Change listing data:
⁂

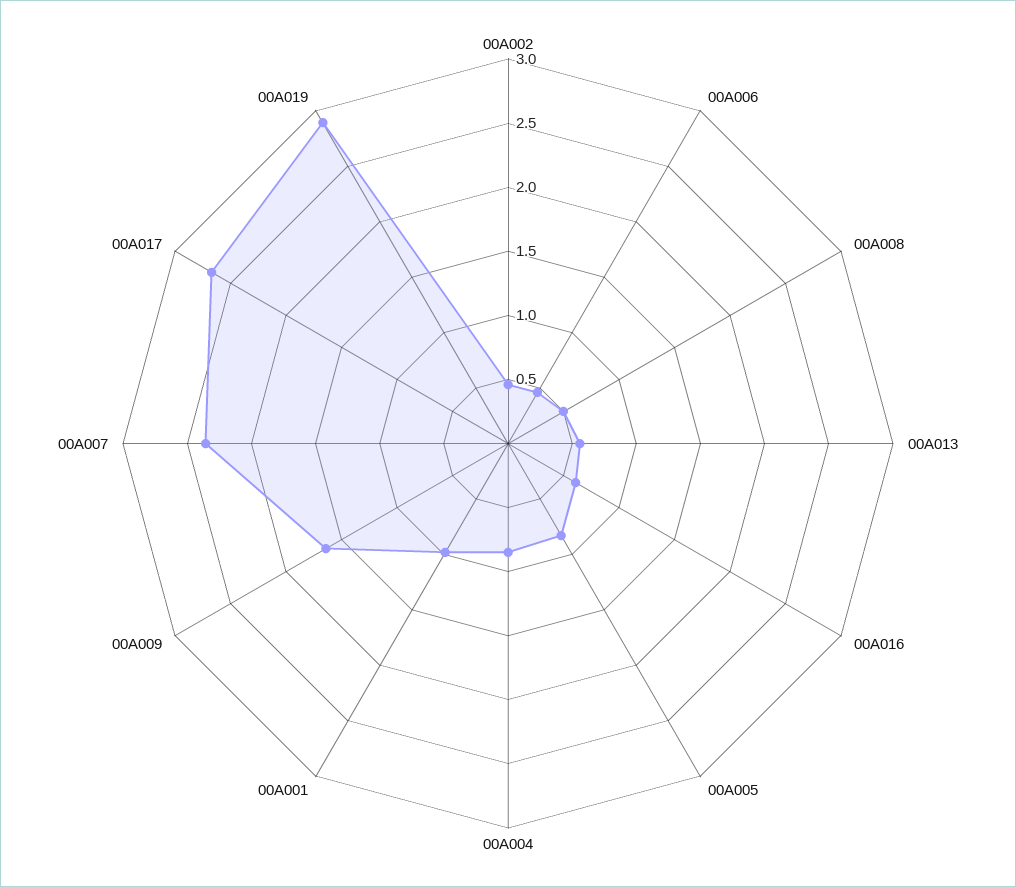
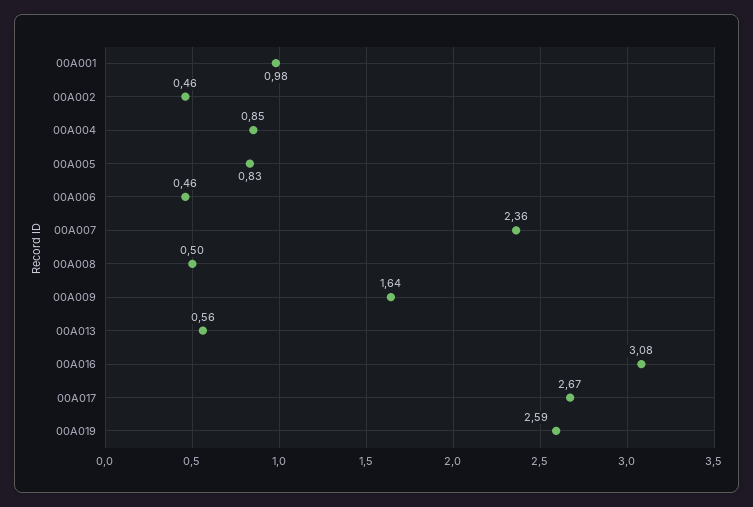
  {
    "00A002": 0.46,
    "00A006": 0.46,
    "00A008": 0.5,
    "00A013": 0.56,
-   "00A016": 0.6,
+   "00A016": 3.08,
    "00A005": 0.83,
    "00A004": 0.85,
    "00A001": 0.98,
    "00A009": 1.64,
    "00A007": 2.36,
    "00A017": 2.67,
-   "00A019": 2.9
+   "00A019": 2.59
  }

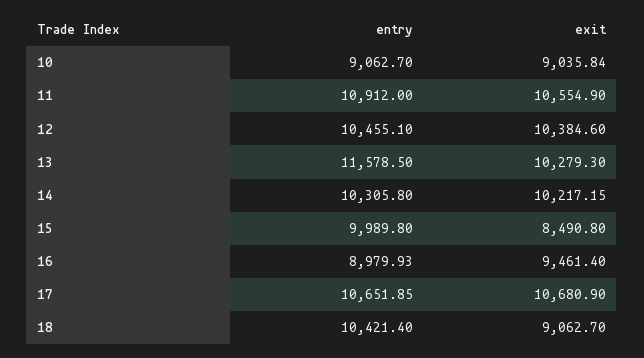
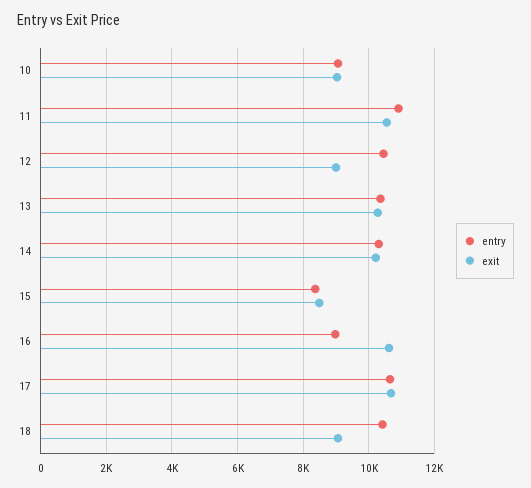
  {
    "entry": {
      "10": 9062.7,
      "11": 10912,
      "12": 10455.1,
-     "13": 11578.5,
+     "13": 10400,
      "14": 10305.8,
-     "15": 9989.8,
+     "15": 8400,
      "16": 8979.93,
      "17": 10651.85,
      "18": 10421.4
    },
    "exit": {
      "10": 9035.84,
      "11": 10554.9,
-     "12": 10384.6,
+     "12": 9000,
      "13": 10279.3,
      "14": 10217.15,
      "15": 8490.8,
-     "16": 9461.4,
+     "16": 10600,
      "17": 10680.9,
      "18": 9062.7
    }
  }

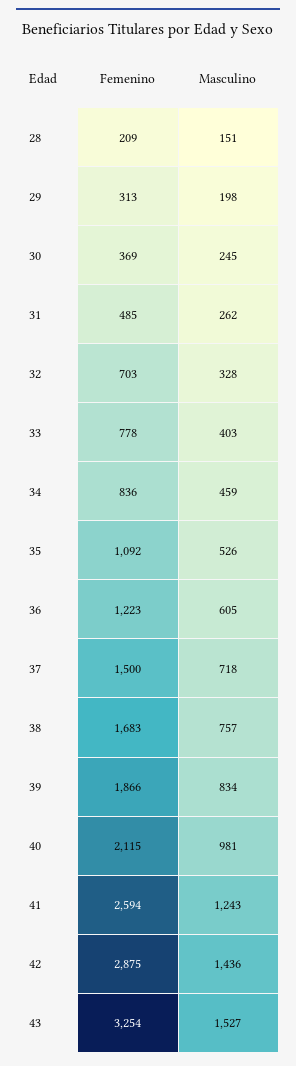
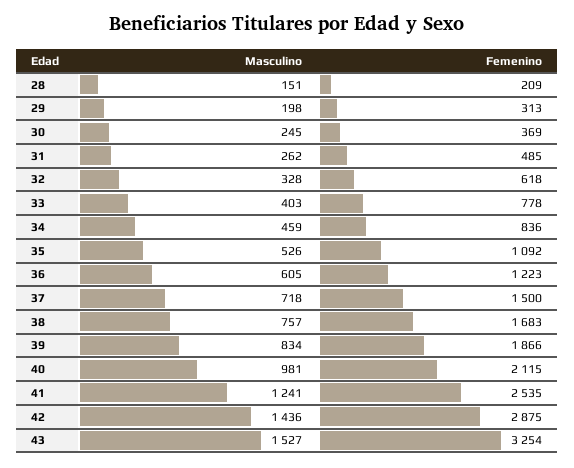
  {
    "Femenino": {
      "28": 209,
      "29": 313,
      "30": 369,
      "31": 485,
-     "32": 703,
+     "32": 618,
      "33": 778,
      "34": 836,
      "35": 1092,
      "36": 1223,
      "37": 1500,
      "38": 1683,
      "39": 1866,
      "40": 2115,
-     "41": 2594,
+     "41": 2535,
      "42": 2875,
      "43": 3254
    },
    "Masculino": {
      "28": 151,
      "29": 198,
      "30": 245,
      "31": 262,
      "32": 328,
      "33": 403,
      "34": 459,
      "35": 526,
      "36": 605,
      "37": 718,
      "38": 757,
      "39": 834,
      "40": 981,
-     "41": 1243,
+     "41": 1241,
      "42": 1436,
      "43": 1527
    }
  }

⁂

YOUR OBJECTIVE:
Restate all entries above exactly, but not the images.

PROBLEM SOLUTION:
  {
    "00A002": 0.46,
    "00A006": 0.46,
    "00A008": 0.5,
    "00A013": 0.56,
-   "00A016": 0.6,
+   "00A016": 3.08,
    "00A005": 0.83,
    "00A004": 0.85,
    "00A001": 0.98,
    "00A009": 1.64,
    "00A007": 2.36,
    "00A017": 2.67,
-   "00A019": 2.9
+   "00A019": 2.59
  }

  {
    "entry": {
      "10": 9062.7,
      "11": 10912,
      "12": 10455.1,
-     "13": 11578.5,
+     "13": 10400,
      "14": 10305.8,
-     "15": 9989.8,
+     "15": 8400,
      "16": 8979.93,
      "17": 10651.85,
      "18": 10421.4
    },
    "exit": {
      "10": 9035.84,
      "11": 10554.9,
-     "12": 10384.6,
+     "12": 9000,
      "13": 10279.3,
      "14": 10217.15,
      "15": 8490.8,
-     "16": 9461.4,
+     "16": 10600,
      "17": 10680.9,
      "18": 9062.7
    }
  }

  {
    "Femenino": {
      "28": 209,
      "29": 313,
      "30": 369,
      "31": 485,
-     "32": 703,
+     "32": 618,
      "33": 778,
      "34": 836,
      "35": 1092,
      "36": 1223,
      "37": 1500,
      "38": 1683,
      "39": 1866,
      "40": 2115,
-     "41": 2594,
+     "41": 2535,
      "42": 2875,
      "43": 3254
    },
    "Masculino": {
      "28": 151,
      "29": 198,
      "30": 245,
      "31": 262,
      "32": 328,
      "33": 403,
      "34": 459,
      "35": 526,
      "36": 605,
      "37": 718,
      "38": 757,
      "39": 834,
      "40": 981,
-     "41": 1243,
+     "41": 1241,
      "42": 1436,
      "43": 1527
    }
  }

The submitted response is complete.